REQUIRED WORK: Using the records below, give again exactly the lines from the line that contains "JEDNOSTKA SKU SYSTEMU OPERACYJNEGO" through the line that contains "podstawowego do klastra", both ends included, and only those.

Source texts of formatted documents
--*--

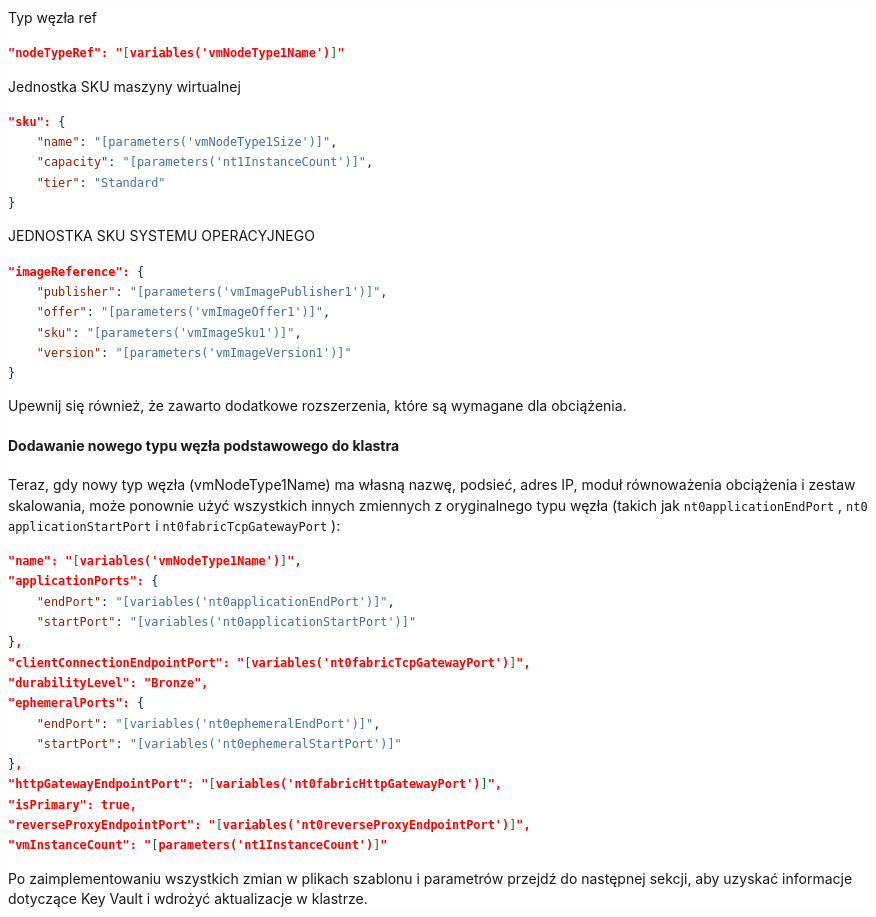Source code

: Typ węzła ref

```json
"nodeTypeRef": "[variables('vmNodeType1Name')]"
```

Jednostka SKU maszyny wirtualnej

```json
"sku": {
    "name": "[parameters('vmNodeType1Size')]",
    "capacity": "[parameters('nt1InstanceCount')]",
    "tier": "Standard"
}
```

JEDNOSTKA SKU SYSTEMU OPERACYJNEGO

```json
"imageReference": {
    "publisher": "[parameters('vmImagePublisher1')]",
    "offer": "[parameters('vmImageOffer1')]",
    "sku": "[parameters('vmImageSku1')]",
    "version": "[parameters('vmImageVersion1')]"
}
```

Upewnij się również, że zawarto dodatkowe rozszerzenia, które są wymagane dla obciążenia.

#### <a name="add-a-new-primary-node-type-to-the-cluster"></a>Dodawanie nowego typu węzła podstawowego do klastra

Teraz, gdy nowy typ węzła (vmNodeType1Name) ma własną nazwę, podsieć, adres IP, moduł równoważenia obciążenia i zestaw skalowania, może ponownie użyć wszystkich innych zmiennych z oryginalnego typu węzła (takich jak `nt0applicationEndPort` , `nt0applicationStartPort` i `nt0fabricTcpGatewayPort` ):

```json
"name": "[variables('vmNodeType1Name')]",
"applicationPorts": {
    "endPort": "[variables('nt0applicationEndPort')]",
    "startPort": "[variables('nt0applicationStartPort')]"
},
"clientConnectionEndpointPort": "[variables('nt0fabricTcpGatewayPort')]",
"durabilityLevel": "Bronze",
"ephemeralPorts": {
    "endPort": "[variables('nt0ephemeralEndPort')]",
    "startPort": "[variables('nt0ephemeralStartPort')]"
},
"httpGatewayEndpointPort": "[variables('nt0fabricHttpGatewayPort')]",
"isPrimary": true,
"reverseProxyEndpointPort": "[variables('nt0reverseProxyEndpointPort')]",
"vmInstanceCount": "[parameters('nt1InstanceCount')]"
```

Po zaimplementowaniu wszystkich zmian w plikach szablonu i parametrów przejdź do następnej sekcji, aby uzyskać informacje dotyczące Key Vault i wdrożyć aktualizacje w klastrze.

--*--

RESPONSE TO THE EXERCISE:
JEDNOSTKA SKU SYSTEMU OPERACYJNEGO

```json
"imageReference": {
    "publisher": "[parameters('vmImagePublisher1')]",
    "offer": "[parameters('vmImageOffer1')]",
    "sku": "[parameters('vmImageSku1')]",
    "version": "[parameters('vmImageVersion1')]"
}
```

Upewnij się również, że zawarto dodatkowe rozszerzenia, które są wymagane dla obciążenia.

#### <a name="add-a-new-primary-node-type-to-the-cluster"></a>Dodawanie nowego typu węzła podstawowego do klastra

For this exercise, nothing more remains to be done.